Warehouse group in £175m placing to expand its property portfolio

Neil Kirton

Warehouse REIT announced plans to raise £175m through a share placing this morning, to exploit acquisition opportunities in the market.

The AIM-listed specialist warehouse investor, which has a Chester base and manages properties throughout the region, announced in its annual results on June 2, that it has a strong pipeline of potential multimillion-pound investments which was likely to lead to a second equity fundraising exercise.

It successfully raised gross proceeds of £76.5m through an equity raise in April 2019, with strong support from existing and new shareholders.

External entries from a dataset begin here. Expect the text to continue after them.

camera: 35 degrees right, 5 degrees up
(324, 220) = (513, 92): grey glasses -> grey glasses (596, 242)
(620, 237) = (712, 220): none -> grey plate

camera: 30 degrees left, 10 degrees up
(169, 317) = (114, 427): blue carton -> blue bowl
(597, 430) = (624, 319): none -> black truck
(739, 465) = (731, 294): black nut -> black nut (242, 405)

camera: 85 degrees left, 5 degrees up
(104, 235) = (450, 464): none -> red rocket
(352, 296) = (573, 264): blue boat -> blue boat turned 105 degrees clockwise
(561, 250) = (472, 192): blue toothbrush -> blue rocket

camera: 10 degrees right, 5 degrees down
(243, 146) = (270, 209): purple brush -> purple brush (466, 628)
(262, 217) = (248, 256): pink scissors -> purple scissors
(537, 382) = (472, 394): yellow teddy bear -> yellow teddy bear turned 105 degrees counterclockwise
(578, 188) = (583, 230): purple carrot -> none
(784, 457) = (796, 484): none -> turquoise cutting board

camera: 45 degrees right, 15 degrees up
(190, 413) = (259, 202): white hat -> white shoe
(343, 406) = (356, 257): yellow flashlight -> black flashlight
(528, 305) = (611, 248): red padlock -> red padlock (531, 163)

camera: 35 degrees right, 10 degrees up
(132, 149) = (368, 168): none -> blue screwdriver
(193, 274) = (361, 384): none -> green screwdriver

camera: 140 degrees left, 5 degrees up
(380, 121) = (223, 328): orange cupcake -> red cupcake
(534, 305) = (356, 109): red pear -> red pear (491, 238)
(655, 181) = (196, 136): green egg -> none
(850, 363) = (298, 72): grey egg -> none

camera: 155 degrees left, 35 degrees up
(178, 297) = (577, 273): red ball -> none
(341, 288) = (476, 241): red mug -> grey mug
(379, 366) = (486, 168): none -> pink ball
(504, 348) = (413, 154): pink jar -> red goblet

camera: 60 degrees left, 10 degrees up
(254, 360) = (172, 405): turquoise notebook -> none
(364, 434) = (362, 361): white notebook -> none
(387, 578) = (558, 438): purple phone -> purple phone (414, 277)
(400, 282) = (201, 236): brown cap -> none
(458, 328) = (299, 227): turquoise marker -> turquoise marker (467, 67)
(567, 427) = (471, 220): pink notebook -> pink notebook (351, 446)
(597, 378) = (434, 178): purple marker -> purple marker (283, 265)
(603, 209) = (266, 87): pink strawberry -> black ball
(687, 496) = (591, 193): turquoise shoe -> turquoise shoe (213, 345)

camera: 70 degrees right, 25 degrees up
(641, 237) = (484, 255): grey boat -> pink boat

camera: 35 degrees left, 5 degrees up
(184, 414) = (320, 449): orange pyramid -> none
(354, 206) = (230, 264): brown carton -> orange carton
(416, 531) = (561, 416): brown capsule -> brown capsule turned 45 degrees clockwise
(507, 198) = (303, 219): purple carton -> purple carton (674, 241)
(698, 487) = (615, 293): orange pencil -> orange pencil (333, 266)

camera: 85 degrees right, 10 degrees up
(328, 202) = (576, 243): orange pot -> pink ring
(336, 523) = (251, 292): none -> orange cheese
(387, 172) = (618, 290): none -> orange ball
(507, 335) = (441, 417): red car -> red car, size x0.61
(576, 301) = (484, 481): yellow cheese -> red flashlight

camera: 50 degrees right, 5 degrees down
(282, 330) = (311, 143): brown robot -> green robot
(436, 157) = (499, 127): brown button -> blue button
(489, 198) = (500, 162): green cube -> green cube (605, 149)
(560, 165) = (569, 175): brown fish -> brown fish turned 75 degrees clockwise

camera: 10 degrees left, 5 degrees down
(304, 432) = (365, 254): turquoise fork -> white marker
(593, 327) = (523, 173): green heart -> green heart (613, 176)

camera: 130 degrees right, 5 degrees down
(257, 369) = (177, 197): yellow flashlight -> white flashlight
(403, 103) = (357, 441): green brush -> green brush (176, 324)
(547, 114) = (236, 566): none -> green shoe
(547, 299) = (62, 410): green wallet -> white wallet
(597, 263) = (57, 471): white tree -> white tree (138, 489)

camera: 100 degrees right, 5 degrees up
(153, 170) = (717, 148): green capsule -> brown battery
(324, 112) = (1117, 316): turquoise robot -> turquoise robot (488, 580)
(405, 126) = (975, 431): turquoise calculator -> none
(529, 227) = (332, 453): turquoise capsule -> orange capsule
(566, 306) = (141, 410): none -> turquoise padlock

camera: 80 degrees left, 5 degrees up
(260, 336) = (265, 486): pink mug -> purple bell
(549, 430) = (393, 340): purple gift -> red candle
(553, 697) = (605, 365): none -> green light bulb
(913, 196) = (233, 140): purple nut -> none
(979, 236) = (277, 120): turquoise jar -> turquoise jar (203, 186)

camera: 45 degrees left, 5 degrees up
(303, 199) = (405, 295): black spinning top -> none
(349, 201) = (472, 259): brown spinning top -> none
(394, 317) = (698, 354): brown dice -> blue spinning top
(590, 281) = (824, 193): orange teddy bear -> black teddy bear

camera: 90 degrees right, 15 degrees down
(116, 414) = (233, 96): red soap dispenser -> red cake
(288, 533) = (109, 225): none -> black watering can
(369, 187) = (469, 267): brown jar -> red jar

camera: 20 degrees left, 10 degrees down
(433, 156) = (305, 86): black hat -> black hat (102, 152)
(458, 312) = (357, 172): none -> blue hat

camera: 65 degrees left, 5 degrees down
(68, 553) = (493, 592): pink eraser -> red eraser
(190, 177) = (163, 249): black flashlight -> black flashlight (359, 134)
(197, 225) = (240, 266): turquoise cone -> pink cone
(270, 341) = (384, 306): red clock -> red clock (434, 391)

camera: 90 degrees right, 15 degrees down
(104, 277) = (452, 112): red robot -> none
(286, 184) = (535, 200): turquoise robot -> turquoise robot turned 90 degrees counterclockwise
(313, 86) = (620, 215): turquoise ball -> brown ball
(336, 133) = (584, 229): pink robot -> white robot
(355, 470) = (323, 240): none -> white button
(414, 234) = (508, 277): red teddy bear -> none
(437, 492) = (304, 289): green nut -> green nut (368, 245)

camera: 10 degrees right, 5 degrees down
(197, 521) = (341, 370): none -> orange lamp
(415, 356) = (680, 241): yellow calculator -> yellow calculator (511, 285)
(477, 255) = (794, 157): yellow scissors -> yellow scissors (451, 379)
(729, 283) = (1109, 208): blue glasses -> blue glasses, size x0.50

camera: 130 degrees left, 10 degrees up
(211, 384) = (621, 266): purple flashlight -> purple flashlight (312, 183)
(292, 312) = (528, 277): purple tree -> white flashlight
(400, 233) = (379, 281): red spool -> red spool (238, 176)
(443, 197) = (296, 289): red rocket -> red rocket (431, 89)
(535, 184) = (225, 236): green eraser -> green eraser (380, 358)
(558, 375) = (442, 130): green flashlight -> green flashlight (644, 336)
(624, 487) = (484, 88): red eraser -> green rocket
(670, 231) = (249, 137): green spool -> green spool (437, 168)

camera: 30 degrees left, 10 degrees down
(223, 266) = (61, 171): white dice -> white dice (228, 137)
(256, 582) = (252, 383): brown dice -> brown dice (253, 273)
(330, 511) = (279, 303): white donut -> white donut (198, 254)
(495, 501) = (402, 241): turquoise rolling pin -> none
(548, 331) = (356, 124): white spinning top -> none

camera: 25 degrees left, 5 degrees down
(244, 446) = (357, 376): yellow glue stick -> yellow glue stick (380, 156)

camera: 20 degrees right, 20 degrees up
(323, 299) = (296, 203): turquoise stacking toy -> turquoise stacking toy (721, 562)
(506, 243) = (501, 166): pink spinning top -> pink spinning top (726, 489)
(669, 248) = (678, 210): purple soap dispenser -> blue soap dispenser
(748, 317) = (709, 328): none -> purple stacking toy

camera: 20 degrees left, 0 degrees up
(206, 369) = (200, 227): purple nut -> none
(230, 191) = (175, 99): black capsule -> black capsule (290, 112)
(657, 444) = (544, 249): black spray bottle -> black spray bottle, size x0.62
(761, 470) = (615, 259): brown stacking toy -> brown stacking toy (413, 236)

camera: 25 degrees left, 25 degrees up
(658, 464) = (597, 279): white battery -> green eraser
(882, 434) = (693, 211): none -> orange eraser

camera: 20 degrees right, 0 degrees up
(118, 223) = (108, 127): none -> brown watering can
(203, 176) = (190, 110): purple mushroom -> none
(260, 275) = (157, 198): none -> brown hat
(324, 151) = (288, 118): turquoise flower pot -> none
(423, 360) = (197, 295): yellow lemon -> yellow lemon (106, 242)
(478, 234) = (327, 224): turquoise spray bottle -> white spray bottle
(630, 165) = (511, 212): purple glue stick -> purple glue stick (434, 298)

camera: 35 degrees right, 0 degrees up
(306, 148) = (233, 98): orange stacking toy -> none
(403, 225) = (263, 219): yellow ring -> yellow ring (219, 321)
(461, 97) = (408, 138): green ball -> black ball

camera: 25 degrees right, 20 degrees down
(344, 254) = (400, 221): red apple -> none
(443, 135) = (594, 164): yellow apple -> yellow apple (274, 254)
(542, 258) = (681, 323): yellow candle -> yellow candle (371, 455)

A second equity raise in March 2020 was postponed as a result of the impact of COVID-19 on global equity markets.

But today, the group announced the issue of up to 159,090,908 new ordinary shares in a firm placing, placing, open offer and offer for subscription and intermediaries offer, raising gross proceeds of up to £175m.

The issue price is 110.0p per new ordinary share which represents a discount of 1.3% to the closing price per ordinary share on June 17, 2020 of 111.5p per ordinary share.

The group said demand for warehouse space is coming from an increasingly diversified occupier base, many of whom are businesses responding to structural changes in their markets driven by the growth in e-commerce – the current COVID-19 pandemic has highlighted the acceleration in this trend.

Tilstone Partners, the investment adviser to Warehouse REIT, has identified a pipeline of investment opportunities amounting to approximately £346m, of which more than £123m are in exclusive or final negotiations or have solicitors instructed and approximately a further £223m are in detailed negotiations, including several with an e-commerce focus.

Chairman, Neil Kirton, said: “During this period of unprecedented disruption, we have witnessed an increasing polarisation between different real estate sectors.

“The UK urban warehouse sector has proven itself to be firmly on the right side of this divide, as the structural trends underpinning the rapid growth of e-commerce have accelerated, supporting strong demand from occupiers seeking to futureproof their businesses.

“Furthermore, the motivated pool of sellers we witnessed earlier in the year has expanded as a result of recent market uncertainty, resulting in acquisition opportunities at attractive entry levels and supporting our view that now is the right time to deliver on our stated strategy of significantly scaling the REIT.”

Andrew Bird, Tilstone Partners managing director, added: “We remain steadfast in our conviction that the ‘last mile’ UK warehouse sector has all the characteristics that should appeal to investors seeking attractive returns from their real estate investment.

“This has been reinforced by strong rental collection figures throughout the lockdown period, the encouraging conversations that we are having with our diverse range of occupiers, as well as the asset management initiatives we are continuing to execute as we secure new lettings and re-gears with good covenants significantly ahead of previous rents and ERVs.

“We have a proven operating model and origination capabilities, and this fundraise will provide for the opportunity to replicate the success that the company has achieved with the current portfolio, aiming to generate further value for shareholders.”